Mike Labinjo

No. 59, 92, 42
- Positions: Defensive end • Linebacker

Personal information
- Born: July 8, 1980 Toronto, Ontario, Canada
- Died: September 21, 2018 (aged 38) Calgary, Alberta, Canada
- Height: 6 ft 0.5 in (1.84 m)
- Weight: 284 lb (129 kg)

Career information
- High school: St. Michael's College
- College: Michigan State
- CFL draft: 2003: 3rd round, 25th overall pick

Career history
- 2004-2005: Philadelphia Eagles
- 2005: Indianapolis Colts
- 2005–2006: Miami Dolphins
- 2007: Indianapolis Colts*
- 2007–2010: Calgary Stampeders
- * Offseason and/or practice squad member only

Awards and highlights
- Grey Cup champion (2008);

Career CFL statistics
- Total tackles: 20
- Sacks: 0.5
- Stats at Pro Football Reference
- Stats at CFL.ca

= Mike Labinjo =

Canadian football player (1980–2018)

Michael Labinjo (July 8, 1980 – September 21, 2018) was a Canadian professional football player who was a defensive end in the National Football League (NFL) and Canadian Football League (CFL). He played college football for the Michigan State Spartans, and professionally for the Calgary Stampeders, Philadelphia Eagles, Indianapolis Colts, and Miami Dolphins.

==Early life==
Labinjo was born in Toronto, Ontario, and attended St. Michael's College School. From 2000 to 2003 Labinjo played American football at Michigan State University.

Originally recruited as a running back, he moved to linebacker for his sophomore season. He started all 12 games as the strong side linebacker in 2001. As a junior Labinjo played in 12 games, including 8 starts. His senior season, 2003, proved to be his most productive collegiate year. Labinjo was the recipient of the Downtown Coaches Club Award as the outstanding senior on defense, after posting a career-high 94 tackles (58 solos) with five sacks for minus 43 yards and 11.5 stops for losses of 66 yards. He also recovered two fumbles, intercepted three passes and deflected five others.

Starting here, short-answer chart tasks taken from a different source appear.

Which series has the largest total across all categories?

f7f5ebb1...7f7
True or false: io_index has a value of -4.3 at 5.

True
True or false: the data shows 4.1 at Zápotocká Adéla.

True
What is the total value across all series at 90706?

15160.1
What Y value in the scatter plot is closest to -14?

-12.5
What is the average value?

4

After graduating from Michigan State University and earning a bachelor's degree in Economics and Finance in December 2003, Labinjo declared for the NFL draft. The linebacker was not drafted by a National Football League franchise, but was selected in the 2003 CFL draft. His rights were selected by the Calgary Stampeders in the 3rd round, as the 25th overall selection.

==Professional career==

===National Football League===
In 2004, Labinjo went to training camp with the Philadelphia Eagles of the NFL and was signed as a linebacker. He appeared in 3 games, totalling 12 tackles (12 solo). 2005 was split between 3 teams: Beginning the season with the Philadelphia Eagles, Labinjo saw action in 5 games, including his only NFL career start, recording 5 tackles (5 solo) along the way. Labinjo was let go in the middle of the 2005 season by Philadelphia. He signed with the Indianapolis Colts for 2 games, registering 2 tackles (1 solo) and half a sack. Ultimately, he ended 2005 with the Miami Dolphins. In 2006, he played behind Miami Dolphins all-pro linebacker Zach Thomas. Labinjo was released by the Dolphins after the 2006 season and was signed by the Indianapolis Colts on March 14, 2007. He was released by the Colts on May 8, 2007.

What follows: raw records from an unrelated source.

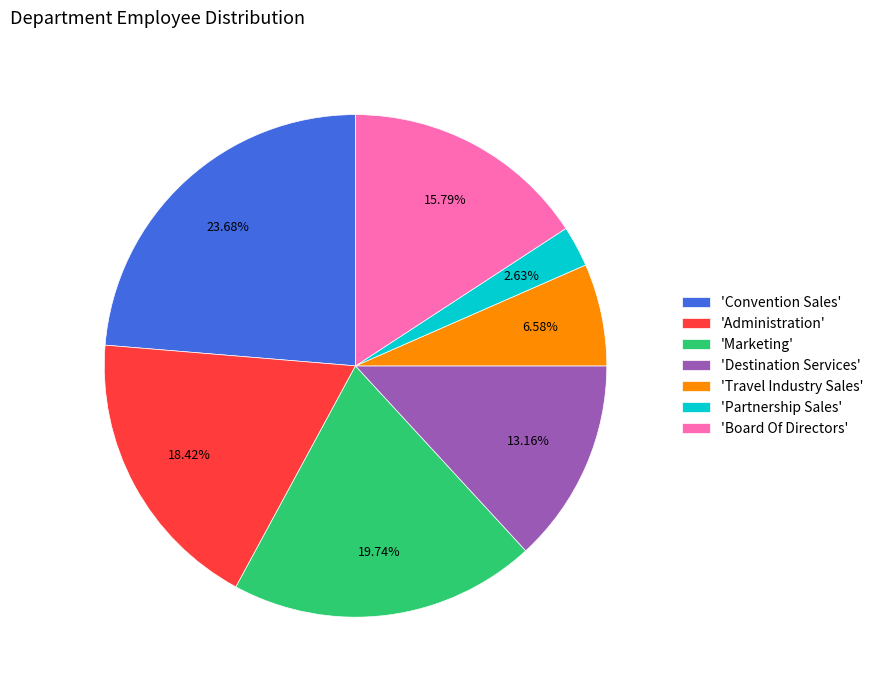

Between 'Travel Industry Sales' and 'Destination Services', which is larger?

'Destination Services'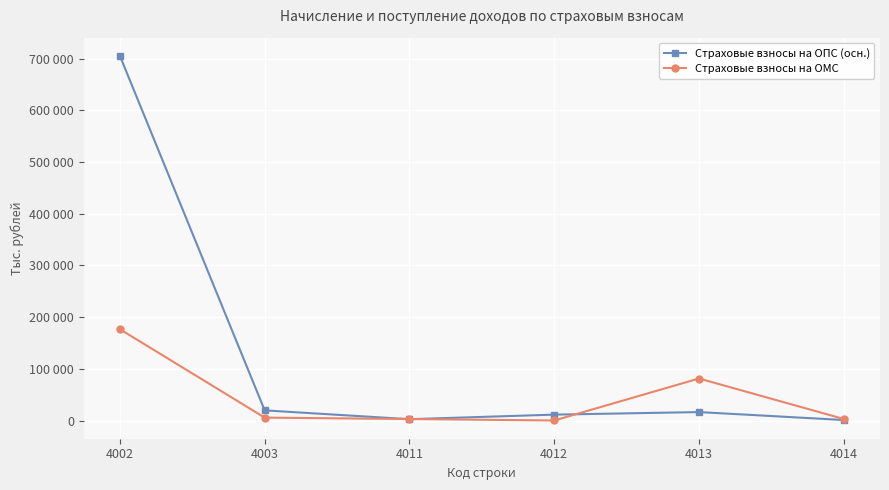

Which has a higher value, 4012 or 4003?

4003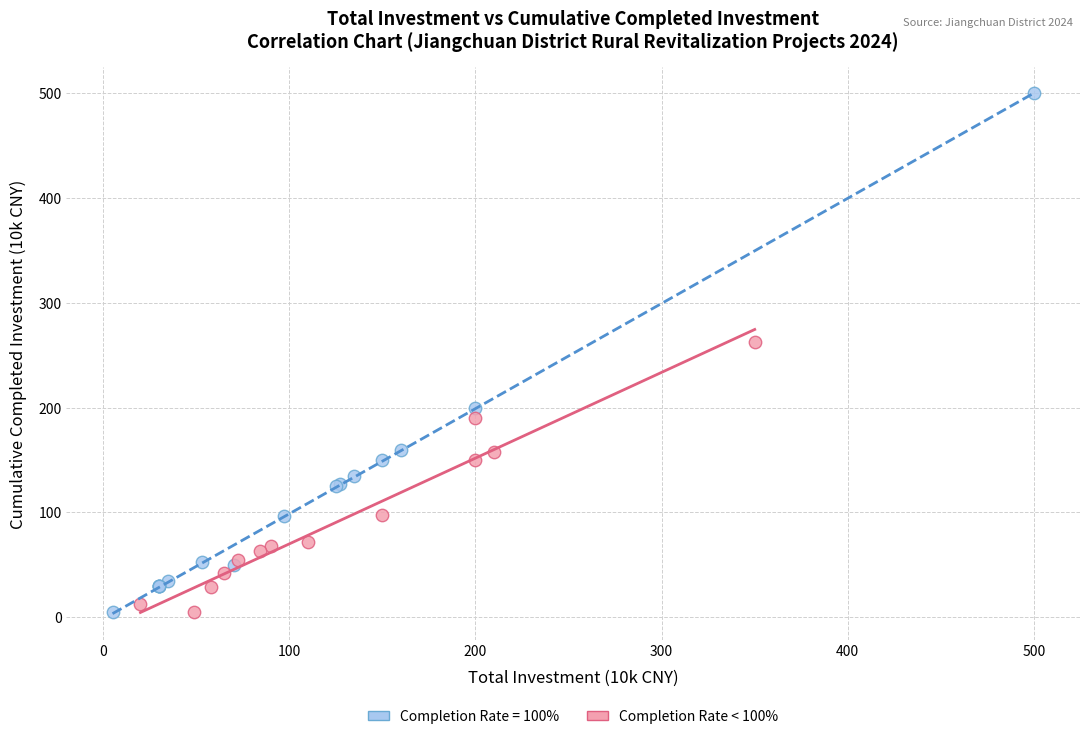

Which series reaches the maximum Y coordinate?

Completion Rate = 100%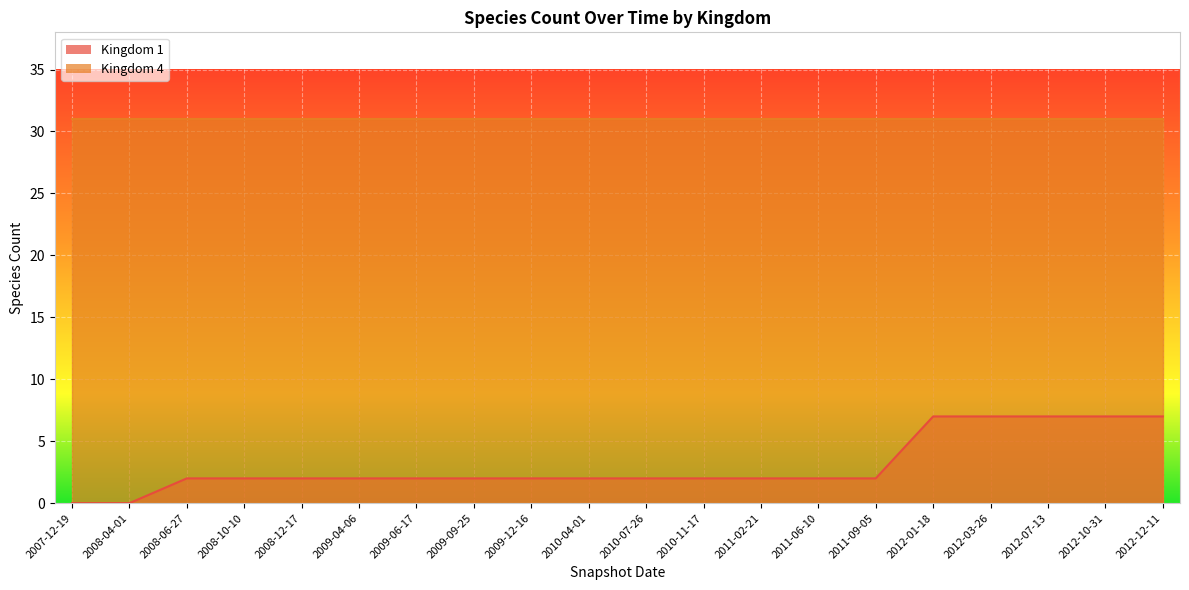

Does the chart display data point markers on the line(s)?

No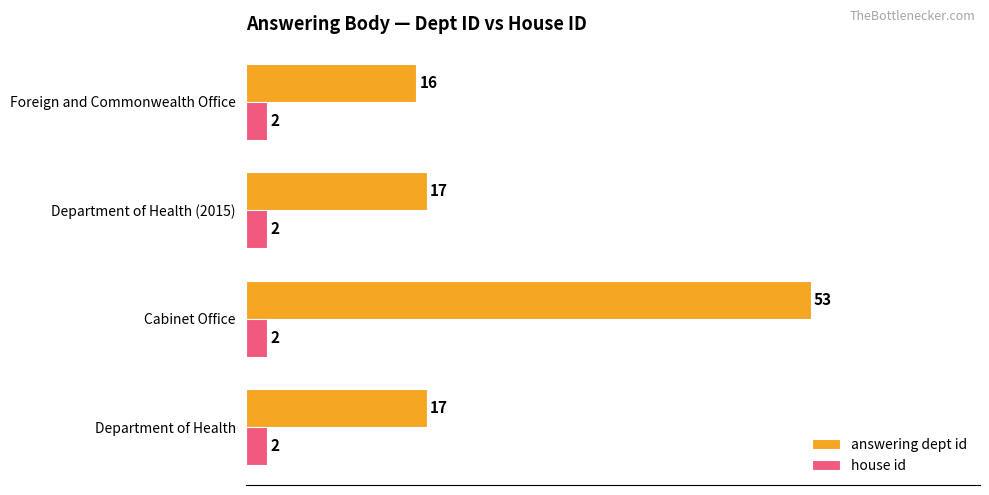

The answering dept id series shows 17 at Department of Health. True or false?

True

===Canadian Football League===
Labinjo signed with the Calgary Stampeders on July 16, 2007, and he played in six games in his first CFL season before giving way to a season-ending elbow injury. He made two defensive tackles and four special teams tackles.

In the 2008 Calgary Stampeders season, Labinjo recorded 5 sacks, tying him for first on the team with Miguel Robede and Charleston Hughes. With 33 tackles, he was ninth on the Stampeders for tackles. He also had one catch for a one-yard touchdown. In the playoffs, Labinjo had 8 tackles and 3 sacks in the 2008 West Division final, to secure a berth in the 96th Grey Cup game. Labinjo was pivotal in the Stampeders' 22–14 victory over the Montreal Alouettes, registering three tackles, one sack, and four pass deflections.

On January 12, 2011, Labinjo was acquired by the Montreal Alouettes in exchange for future considerations. On January 19, 2011, the Alouettes voided the deal due to concerns about his surgically repaired elbow.

On May 11, 2011, Labinjo was released from his CFL contract with the Calgary Stampeders effectively ending his tenure with the organization.

==Death==
Labinjo died in his sleep on September 21, 2018, in Calgary at the age of 38. In May 2020, Calgary police revealed that new information led them to classify Labinjo's death as "suspicious."